On this day in 1913 during the 2nd Balkan War, the Greek Army liberated and triumphantly entered the city of Drama in Macedonia, ending 529 years of Foreign (Turkish and Bulgarian) Occupation.
The sudden Bulgarian attack on Greek and Serbian military divisions on June 16, 1913 marked the beginning of the Second Balkan War after that tripartite had successfully expelled the Ottoman’s from nearly all of its holdings in Europe.
As expected, the Greek Army was called upon to defend the territories of Macedonia that had just been liberated from Ottoman Turkish occupation during the First Balkan War. This war was characterised by its speed as it lasted only a little more than a month.
The severity of the fighting and the heavy losses were also remembered, especially since it was such a short war.
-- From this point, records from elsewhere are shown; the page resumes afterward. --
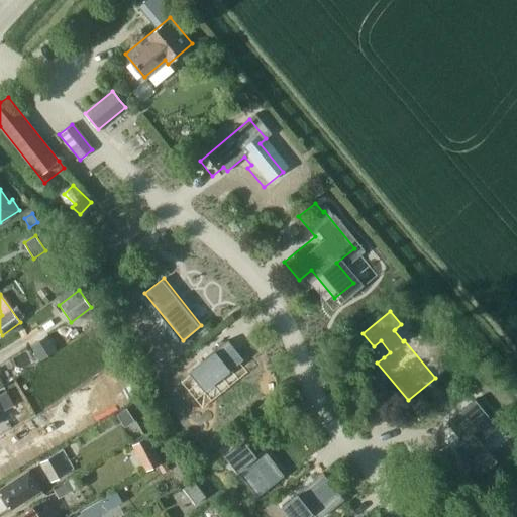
[(47,335),(30,346),(39,359),(48,354),(57,349),(47,335)]
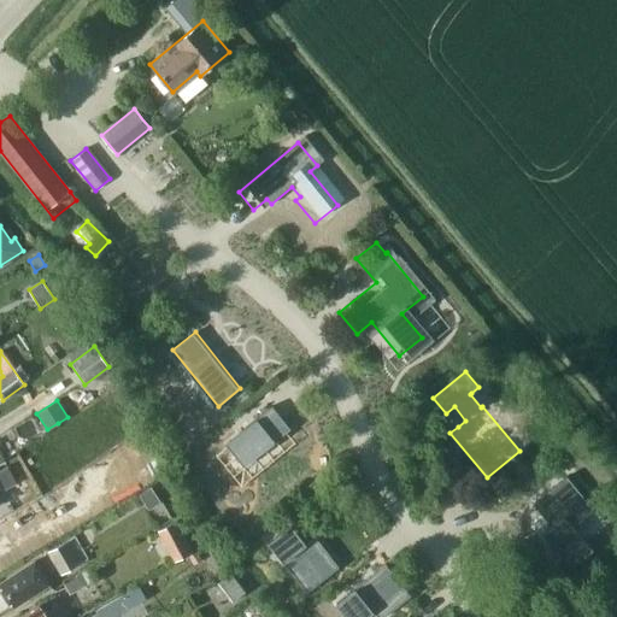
[(272,405),(227,442),(242,464),(289,427),(272,405)]
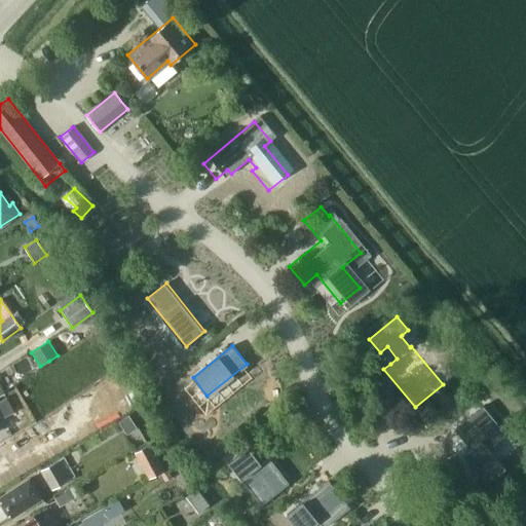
[(164,376),(184,419),(197,414),(178,370),(164,376)]
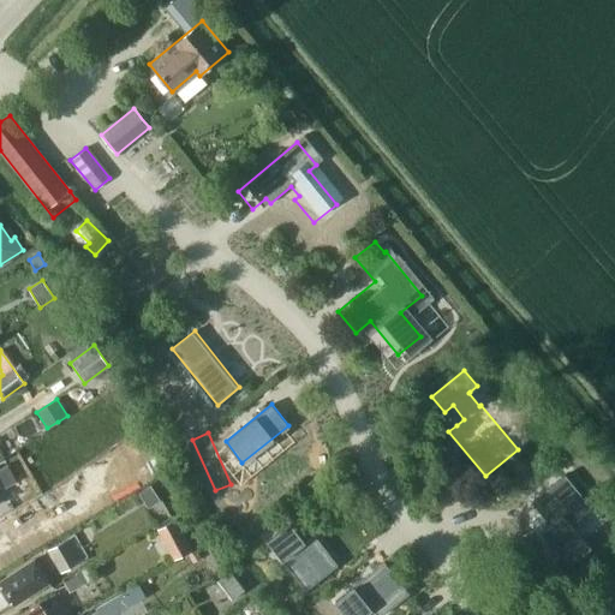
[(252,484),(272,509),(335,463),(316,437),(252,484)]
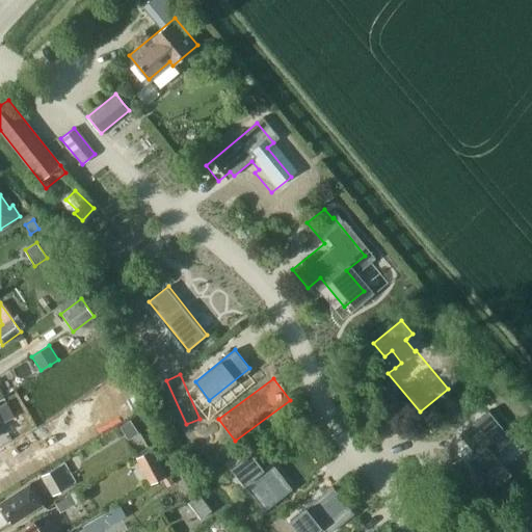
[(6,402),(0,405),(0,419),(2,423),(15,417),(6,402)]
The first major battle was at Kilkis-Lahana (June 9-21), where the Bulgarians were defeated and retreated almost erratically to the heights of Doirani and beyond the bridge of Strymonikos to the plain of Serres.
On June 28, 1913, the VII Division of the Greek Army was ordered by the General Staff to head for Serres and liberate it, along with Drama and Sidirokastro.
Drama was first captured by the Bulgarians from the Ottomans during the First Balkan War, and came to be known as the First Bulgarian Occupation. It was liberated and united with the Greek state on July 1, 1913 and the 21st Infantry Regiment of the 7th Division that liberated the city today bears the title “Drama”, in memory of this event.
During the First World War in 1916 it was occupied for the second time by the Bulgarians. During the Second Bulgarian Occupation, the Greek population suffered persecution, starvation, hostage-taking as well as arrests and torture by the secret Bulgarian police and the occupying Bulgarian army. During the Second Bulgarian Occupation, 4,000 Greeks died of starvation and disease.
At the same time, the Bulgarians implemented a harsh measure to exterminate the population: the displacement and hostage-taking of thousands of Greeks, including almost all the priests of Eastern Macedonia, into concentration camps and forced labor in Bulgaria. During the Second Bulgarian Occupation, 1,965 people were deported from the city of Drama, of which only 1,359 returned.
With the entry of the Germans into Greece in April 1941, during World War II, German and Bulgarian troops occupied Eastern Macedonia. The Bulgarians then launched a systematic operation to Bulgarianise the population of Drama and its region, which met strong reactions from its inhabitants. The Drama Uprising was the first mass popular uprising in Greece that took on a purely militant and revolutionary character, and occurred on the 28th-29th September 1941, when the people of Drama and the surrounding villages revolted and overthrew the Bulgarian authorities. This spontaneous uprising was violently suppressed by the Bulgarians and on September 29, 1941, the Bulgarian occupation forces, retaliating harshly, executed 3,000 patriots in the city of Drama, and surrounding towns and villages. These events had a shocking effect on the entire enslaved Greek people. The Bulgarians finally left Drama in October 1944. For this sacrifice, Drama was described as a “martyrdom city.”
Since then, Drama is an integral part of Greece and has not been under threat by the Bulgarians or Turks ever since.